> **Directions for this task**: Exactly as they appear, copy the lines of the listing from the one containing "colocações anteriores e" through the final line, both included, and nothing else.

> **Records provided**:

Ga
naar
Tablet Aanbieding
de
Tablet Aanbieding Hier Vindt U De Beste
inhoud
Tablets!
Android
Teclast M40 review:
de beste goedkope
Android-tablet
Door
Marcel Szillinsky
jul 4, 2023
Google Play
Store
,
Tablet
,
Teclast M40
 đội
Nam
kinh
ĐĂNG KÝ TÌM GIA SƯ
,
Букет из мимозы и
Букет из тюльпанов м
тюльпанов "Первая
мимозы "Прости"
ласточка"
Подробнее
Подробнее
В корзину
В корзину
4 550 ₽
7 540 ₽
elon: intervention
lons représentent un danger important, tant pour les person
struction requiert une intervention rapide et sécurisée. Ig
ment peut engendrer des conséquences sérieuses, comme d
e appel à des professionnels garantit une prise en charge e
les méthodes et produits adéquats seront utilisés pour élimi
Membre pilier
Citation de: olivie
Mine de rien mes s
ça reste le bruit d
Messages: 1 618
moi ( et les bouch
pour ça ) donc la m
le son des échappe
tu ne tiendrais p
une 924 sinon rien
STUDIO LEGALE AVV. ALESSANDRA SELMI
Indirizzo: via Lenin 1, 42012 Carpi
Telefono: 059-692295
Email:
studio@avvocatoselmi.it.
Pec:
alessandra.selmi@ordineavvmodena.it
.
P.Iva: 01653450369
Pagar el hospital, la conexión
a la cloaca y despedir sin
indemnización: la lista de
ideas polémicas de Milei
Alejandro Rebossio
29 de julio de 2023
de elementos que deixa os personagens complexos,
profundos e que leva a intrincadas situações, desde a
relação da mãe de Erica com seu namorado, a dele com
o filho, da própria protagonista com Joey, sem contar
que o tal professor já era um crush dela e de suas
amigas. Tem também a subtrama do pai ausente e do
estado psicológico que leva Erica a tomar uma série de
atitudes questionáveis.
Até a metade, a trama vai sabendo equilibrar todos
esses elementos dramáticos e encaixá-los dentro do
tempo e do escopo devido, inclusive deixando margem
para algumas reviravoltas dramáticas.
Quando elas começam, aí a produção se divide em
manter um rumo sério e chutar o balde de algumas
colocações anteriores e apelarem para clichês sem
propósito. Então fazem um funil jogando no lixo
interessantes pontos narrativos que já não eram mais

> **Task output**:
colocações anteriores e apelarem para clichês sem
propósito. Então fazem um funil jogando no lixo
interessantes pontos narrativos que já não eram mais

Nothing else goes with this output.